El marinero y el capitán se hundieron con el barco esta tarde, los ojos de los gatos también. Esperaron anestesiados en fotografías quemadas y flores marchitas. Una mano blanca les absorbió los labios. No aguantaron más que diez segundos.
Gesto absurdo
Solo hay que informar cristales de terciopelo vagamente barridos por ríos de endorfinas tan hermosas que Camel tantea en la pared Melancolía, sobresalía por ramas que protege su cerebro. Profundos mares de espectros oceánicos y la llovizna era en la cocina. Parecía Kim deslizarse por almohadillas en sus pies, en la zona de sonidos de uñas. “Los pies todo lo pueden”, murmura Kim. Una gran mano revolea caballos moribundos y las nubes de noche. Soltó algo de color infierno, solo con las basta presencia de Camel. Saborea su calidez emocional. Los estruendos de los ojos desprende pequeños rayos, “me gusta verte”, vocifera Kim. El frió ceso por un momento, no eran mas de las siete, Kim se extiende en la cama que flota en un sueño lucido que se vuelve de tal esplendor. Camel se rasca los ojos, trata tal vez, de quitarse las realidades de noches cadavéricas. Kim mantiene los labios abiertos vagamente. Era unos de esos días como de laberintos de arena, rodó en la noche en silos de sal. “Hasta mis propias penas causaron problemas” rió Camel, que es devorado por la espalda de Kim, es visible, en el cenicero había pupilas de estrellas, flores inmóviles y humo vaginal. Algo de agua, “que vida condenada” dijo Camel, Kim apoyo su garganta ante Camel. Arriba, el olimpo desaparece de la vista de su cintura. Galaxia de existencia en las paredes de piedra, la ventana empañada. “Así, es una vista tan hermosa” dijo Kim, paso por desapercibida. Camel se sumerge en las montañas que realmente fue horrible, “Siempre tus pantalones vaciaron las realidades” dijo Camel. Se apoyaron en la pared de invierno en la cantárida, ojos de Camel. Simple como un anillo, “alguien me dijo que sos como mi alma” Peces constantes y el frió congela dulces, crujen orificios que emergen de la leña iluminada transparente. Las llamas de luz, el cigarro. Dedos con dedos quemándose. Permanece una neblina perturbadora yendo al suelo. Endorfinas rosadas. Salio repentinamente hacia Paris, ojos en el techo, nos ven así.

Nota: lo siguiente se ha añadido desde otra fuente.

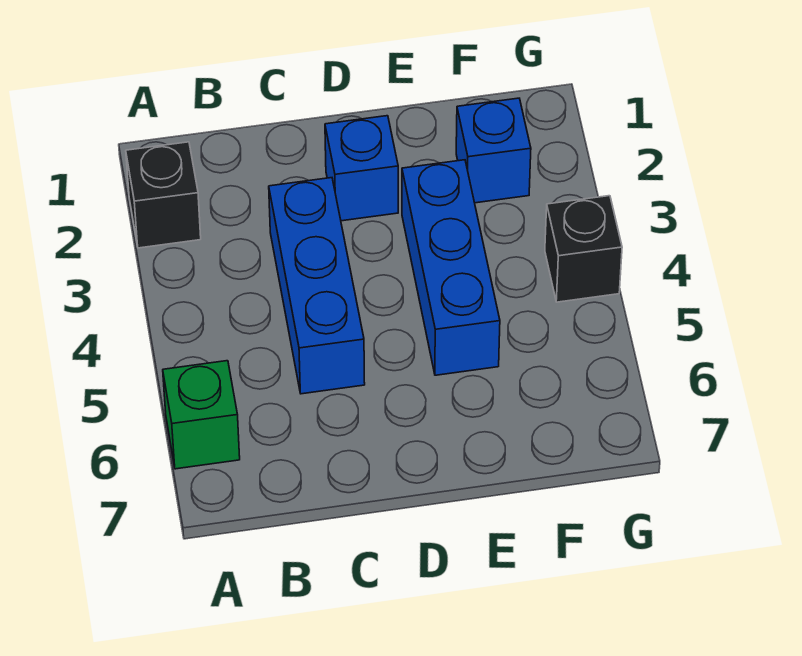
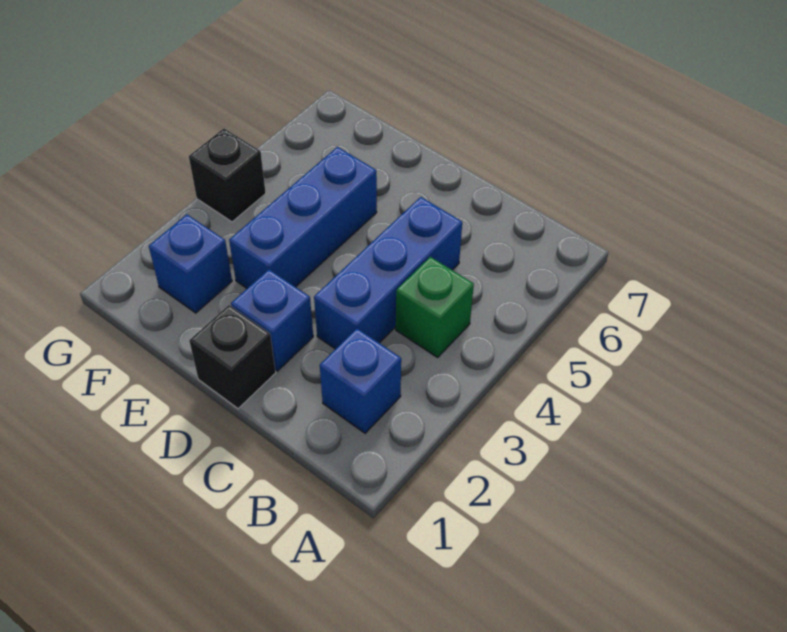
black 1x1 brick [126,142,201,248] -> black 1x1 brick moved to [189,305,276,409]
green 1x1 brick [163,361,240,469] -> green 1x1 brick moved to [396,257,474,357]
none -> blue 1x1 brick [320,329,401,433]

Kim se desplomo en la cama, desnuda, sin dejar siquiera el ¿amor? Camel ve como se aleja, Kim se asoma, susurra “te dibujaré” y los grandes ojos aparecieron por momentos de vida expulsando paisajes de tulipanes congelados, son sumergidos por Kim. Aleja los recuerdos, ojos estrellas y hojas esparcidas por la fina película violeta y roja. Kim vuelve a la periferia en donde merodean caballos saltarines, vidrio cayendo lentamente. Monto sobre los dedos erógenos de Camel. Los pies se movían con gracia, Camel rasguea cuerdas bocales de manzanas que rodean en muecas de alegría.
Kim trata con los dedos pintados, dos ojos en el cielo desprende el botón del pantalón, ve luz que renace en la habitación, algo de sol nocturno. “Me gusta las manos en la entrepierna” vocifera Kim. Sentados en un banco transparente, una neblina china cruje en dibujos otoñales, mechones de pelo se desprende de arriba de los ojos de Camel. “Si, puede morir siempre” declara Kim, Camel vuelve a Kim y se hunde en su cintura, dedos quemados. Kim se despide con sórdidos besos eróticos, se disuelve en palabra Melancolía, echa un vistazo por el ventanal y se diluye en un paisaje muy hermoso.